I have to integrate the following function.
\[\int_{0}^{1}x^{a+b-1}(1-x)^{c-a}(1-x^b)^{d-1}\,dx\]
Here a,b,c and d are constants. I have to integrate the above function with respect to x in the region from zero to infinity. This may seem like a Beta integral function, but there is a slight change that there are three terms x, (1-x) and (1-x^b).
Also I have found in a journal article that the answer for the integral is given as below
\[\sum_{i=0}^{\infty}(-1)^{i}\binom{d-1}{i}B(a+b+bi,\,c-a+1)\]
But the evaluation methods are not given. They might used a series expansion, but nothing is given there.
Please help me on this problem.
Thank you .
Hi chamilka, :)
\[\int_{0}^{1}x^{a+b-1}(1-x)^{c-a}(1-x^b)^{d-1}\,dx\]

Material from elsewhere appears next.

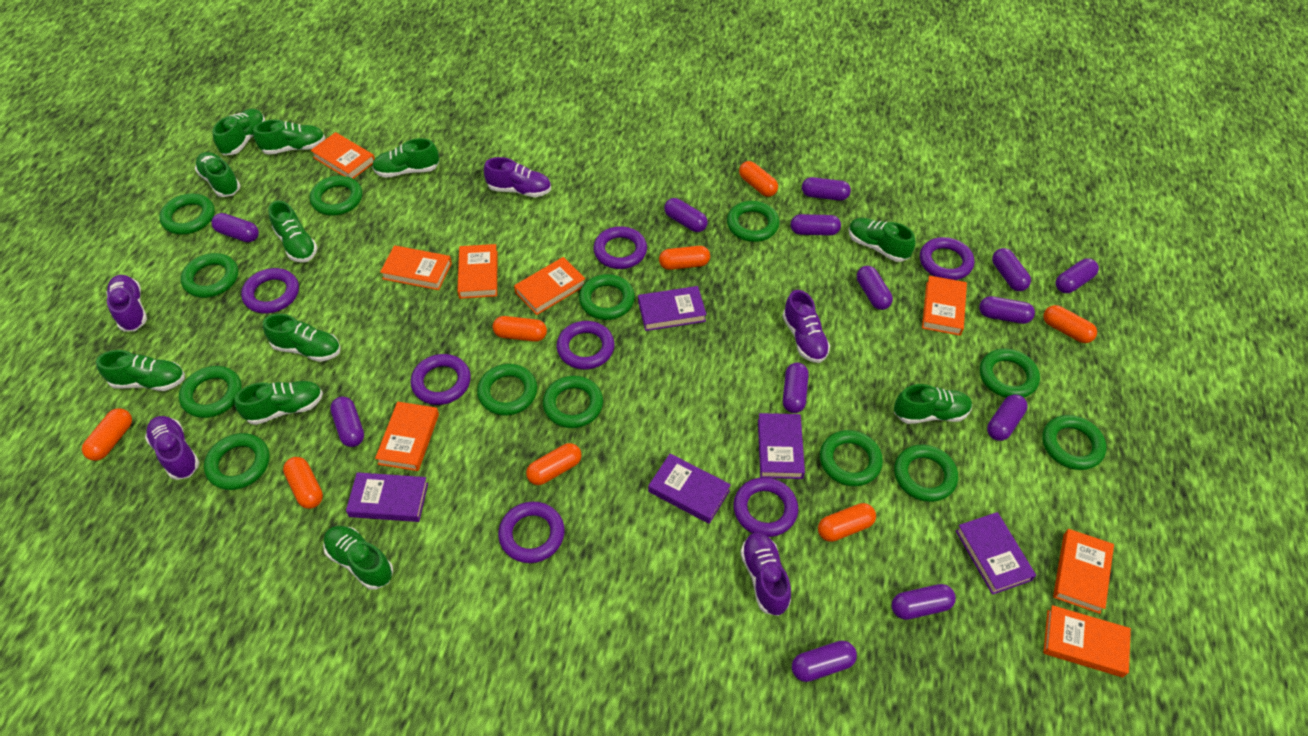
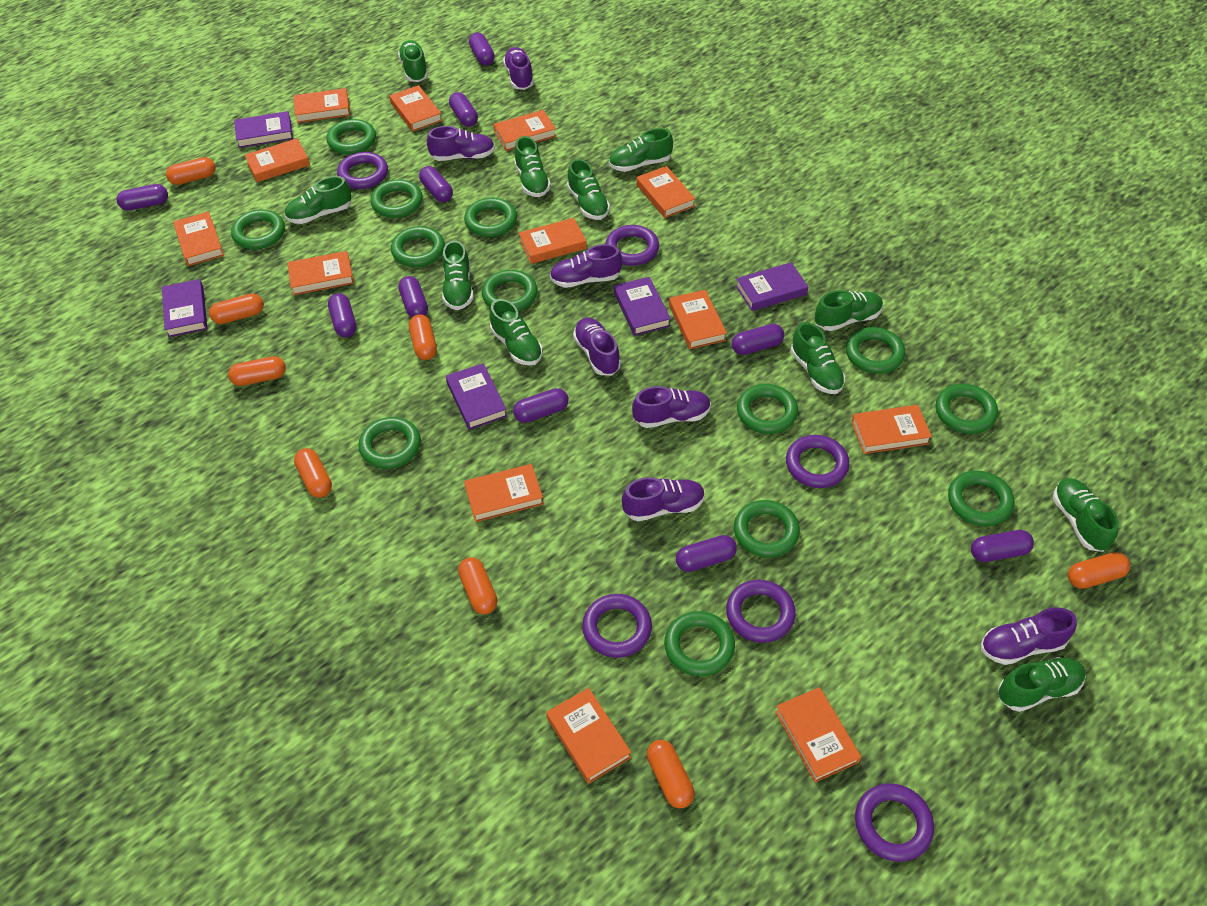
orange book: [310,132,375,179] [375,402,439,471] [380,245,452,290] [457,244,498,299] [514,257,585,315] [922,276,967,336] [1043,605,1131,677] [1053,529,1114,614] = 8 -> [173,212,224,266] [245,138,310,182] [287,251,354,295] [293,88,350,123] [389,85,442,132] [464,464,544,522] [493,110,556,151] [519,218,587,264] [546,688,631,784] [636,166,695,218] [669,290,727,349] [775,687,861,783] [851,405,932,454] = 13
purple capsule: [211,213,259,242] [330,397,364,447] [664,198,708,232] [783,363,809,413] [791,214,841,235] [792,641,857,682] [802,177,851,201] [857,266,893,310] [892,584,956,620] [979,296,1035,324] [987,394,1027,441] [992,248,1031,291] [1055,258,1099,293] = 13 -> [116,184,168,210] [328,293,356,337] [398,276,428,318] [419,166,453,202] [449,92,478,127] [469,32,495,65] [513,388,568,423] [676,535,737,572] [732,324,784,355] [971,530,1034,562] = 10
purple ring: [241,268,299,314] [411,354,471,405] [498,502,565,563] [557,321,614,370] [593,226,647,269] [733,477,798,537] [920,237,974,280] = 7 -> [337,152,388,189] [582,594,652,658] [605,225,659,266] [726,580,796,643] [786,435,849,488] [855,783,934,862] = 6
purple shoe: [106,275,147,331] [145,416,200,480] [484,157,551,197] [740,532,791,616] [783,290,830,363] = 5 -> [427,126,495,161] [503,47,534,90] [550,244,622,288] [573,317,621,375] [622,477,705,521] [632,386,711,428] [981,607,1077,665] = 7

Using the Binomial series of \((1-x^b)^{d-1}\) we get,
\begin{eqnarray}
\int_{0}^{1}x^{a+b-1}(1-x)^{c-a}(1-x^b)^{d-1}\,dx&=&\int_{0}^{1}x^{a+b-1}(1-x)^{c-a}\sum_{i=0}^{\infty} \; {d-1\choose i}\;(-x^b)^{i}\,dx\\
&=&\int_{0}^{1}\left(\sum_{i=0}^{\infty}(-1)^{i}{d-1\choose i}x^{a+b+bi-1}(1-x)^{c-a}\right)\,dx
\end{eqnarray}
The series, \(\displaystyle\sum_{i=0}^{\infty}(-1)^{i}{d-1\choose i}x^{a+b+bi-1}(1-x)^{c-a}\) is a power series and hence could be integrated term by term. Therefore,
\begin{eqnarray}
\int_{0}^{1}x^{a+b-1}(1-x)^{c-a}(1-x^b)^{d-1}\,dx&=&\sum_{i=0}^{\infty}\left(\int_{0}^{1}(-1)^{i}{d-1\choose i}x^{a+b+bi-1}(1-x)^{c-a}\,dx\right)\\
&=&\sum_{i=0}^{\infty}(-1)^{i}{d-1\choose i}\left(\int_{0}^{1}x^{(a+b+bi)-1}(1-x)^{(c-a+1)-1}\,dx\right)\\
\end{eqnarray}
By the definition of the Beta function, if \(Re(a+b+bi)>0\mbox{ and }Re(c-a+1)>0\) we get,
\[\int_{0}^{1}x^{a+b-1}(1-x)^{c-a}(1-x^b)^{d-1}\,dx=\sum_{i=0}^{\infty}(-1)^{i}{d-1\choose i}B(a+b+bi,\,c-a+1)\]
Kind Regards,
Sudharaka.